The transition from being a private company to a public one is a challenging one. Despite the reliefs and exemptions Xtend provides to facilitate a smoother transition, there still remain numerous obligations that are not imposed on non-listed companies. These can include annual and biannual reporting and submitting corporate governance reports. A company might also be required to prepare extraordinary publications or disclosures under circumstances such as when price-sensitive information arises which could directly or indirectly affect the value of or the yield on the issuer’s securities or could be relevant to for the market participants’ investment decisions.

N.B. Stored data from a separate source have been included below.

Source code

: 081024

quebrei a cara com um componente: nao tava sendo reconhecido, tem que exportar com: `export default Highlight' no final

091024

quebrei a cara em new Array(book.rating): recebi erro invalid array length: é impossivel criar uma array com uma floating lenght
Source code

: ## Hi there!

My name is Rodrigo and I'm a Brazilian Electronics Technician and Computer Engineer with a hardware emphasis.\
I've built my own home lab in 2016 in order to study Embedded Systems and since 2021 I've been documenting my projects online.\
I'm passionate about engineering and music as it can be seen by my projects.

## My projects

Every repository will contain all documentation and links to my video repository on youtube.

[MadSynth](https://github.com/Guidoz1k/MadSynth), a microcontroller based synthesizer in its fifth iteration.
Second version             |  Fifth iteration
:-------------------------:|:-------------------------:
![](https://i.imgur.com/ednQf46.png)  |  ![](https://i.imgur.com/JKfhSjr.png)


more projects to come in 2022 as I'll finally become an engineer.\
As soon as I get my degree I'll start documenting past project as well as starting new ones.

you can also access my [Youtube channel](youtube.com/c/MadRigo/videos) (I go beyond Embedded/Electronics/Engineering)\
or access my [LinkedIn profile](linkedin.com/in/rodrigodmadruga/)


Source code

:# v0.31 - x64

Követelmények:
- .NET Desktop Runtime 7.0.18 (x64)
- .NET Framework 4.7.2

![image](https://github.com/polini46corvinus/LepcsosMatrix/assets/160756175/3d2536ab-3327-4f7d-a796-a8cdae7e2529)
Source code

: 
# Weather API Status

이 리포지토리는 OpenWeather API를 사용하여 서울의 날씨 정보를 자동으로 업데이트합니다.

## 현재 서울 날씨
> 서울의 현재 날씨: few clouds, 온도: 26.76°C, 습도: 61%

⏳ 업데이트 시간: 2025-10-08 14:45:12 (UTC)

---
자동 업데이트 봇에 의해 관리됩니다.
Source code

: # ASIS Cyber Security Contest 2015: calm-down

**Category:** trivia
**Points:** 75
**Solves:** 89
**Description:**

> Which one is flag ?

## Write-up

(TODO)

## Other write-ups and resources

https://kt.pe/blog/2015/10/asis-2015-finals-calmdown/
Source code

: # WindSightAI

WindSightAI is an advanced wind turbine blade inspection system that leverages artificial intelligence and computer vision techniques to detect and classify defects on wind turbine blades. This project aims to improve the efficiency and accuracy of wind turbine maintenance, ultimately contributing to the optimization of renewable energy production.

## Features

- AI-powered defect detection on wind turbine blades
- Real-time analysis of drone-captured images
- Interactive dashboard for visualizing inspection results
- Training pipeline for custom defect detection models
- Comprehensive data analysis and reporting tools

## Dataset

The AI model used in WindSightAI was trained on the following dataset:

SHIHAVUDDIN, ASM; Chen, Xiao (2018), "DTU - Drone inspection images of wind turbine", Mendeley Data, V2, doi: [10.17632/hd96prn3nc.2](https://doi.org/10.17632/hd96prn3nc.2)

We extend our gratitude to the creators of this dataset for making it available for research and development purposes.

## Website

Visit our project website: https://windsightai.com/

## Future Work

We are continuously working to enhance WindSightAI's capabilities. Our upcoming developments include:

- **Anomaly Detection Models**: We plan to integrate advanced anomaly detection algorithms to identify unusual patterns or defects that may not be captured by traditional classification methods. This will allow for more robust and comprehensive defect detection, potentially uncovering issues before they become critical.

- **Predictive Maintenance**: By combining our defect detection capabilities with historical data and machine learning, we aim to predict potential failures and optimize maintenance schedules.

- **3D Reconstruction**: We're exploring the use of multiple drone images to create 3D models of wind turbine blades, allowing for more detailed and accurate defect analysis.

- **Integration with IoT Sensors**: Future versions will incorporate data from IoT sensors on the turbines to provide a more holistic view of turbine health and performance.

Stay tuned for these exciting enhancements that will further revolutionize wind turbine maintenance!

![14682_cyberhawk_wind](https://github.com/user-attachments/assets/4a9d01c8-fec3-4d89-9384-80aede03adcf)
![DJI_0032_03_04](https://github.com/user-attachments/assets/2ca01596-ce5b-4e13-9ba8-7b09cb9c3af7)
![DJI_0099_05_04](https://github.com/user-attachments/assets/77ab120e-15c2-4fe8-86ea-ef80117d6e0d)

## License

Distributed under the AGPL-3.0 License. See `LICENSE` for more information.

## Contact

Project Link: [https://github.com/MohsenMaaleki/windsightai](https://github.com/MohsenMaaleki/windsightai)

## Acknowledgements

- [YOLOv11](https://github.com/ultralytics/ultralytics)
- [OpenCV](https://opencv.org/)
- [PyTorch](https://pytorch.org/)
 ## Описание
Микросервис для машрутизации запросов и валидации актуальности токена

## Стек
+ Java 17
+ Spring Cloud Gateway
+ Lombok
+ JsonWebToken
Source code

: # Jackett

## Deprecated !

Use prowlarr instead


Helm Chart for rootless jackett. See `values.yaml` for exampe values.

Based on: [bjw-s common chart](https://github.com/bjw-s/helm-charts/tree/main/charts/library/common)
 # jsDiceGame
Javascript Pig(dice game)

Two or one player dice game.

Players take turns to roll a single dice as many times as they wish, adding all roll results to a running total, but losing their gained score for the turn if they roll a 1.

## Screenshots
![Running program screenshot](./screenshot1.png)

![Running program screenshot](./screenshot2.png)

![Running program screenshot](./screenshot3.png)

Public companies are also obliged to comply with European Union laws on market abuse, which do not apply to private companies. Market abuse encompasses issues such as insider trading, unlawful disclosure of inside information, and market manipulation. On the plus side, complying with these laws provides and ensures greater transparency.

Xtend-listed companies have the opportunity to gradually warm up to the changes and newly imposed obligations by not taking them all on at once. As they get comfortable enough or sufficiently increase their capital, they can decide to “go the whole hog” and upgrade to BSE’s Standard bourse category – which ultimately is the intented purpose of Xtend and would contribute to boosting the capital markets. Nevertheless, there is no obligation to upgrade, nor is there a limit to the amount of time a that a company can remain listed on Xtend. In addition, companies that decided to test the waters of public trading through Xtend but end up drowning can leave the platform voluntarily through the delisting process.

As of today, there are two companies listed on Xtend with a third oneon the way. GOPD Zrt. has already registered its stocks on Xtend, but the bell has yet to be run to launch its public trading. And hopefully others will have the opportunity to ring the BSE opening bell too. It is an opportune moment for eager and hopeful companies to take advantage of the unique opportunity that Xtend is offering. Without Xtend, CyBERG might not have been able to go public at all let alone so quickly. By ringing the BSE bell, you might just be part of the ringing in of a new and hopefully a buoyant chapter in Hungary’s economy. BSE is Xtending a helping hand, so grab a hold and enjoy the ride!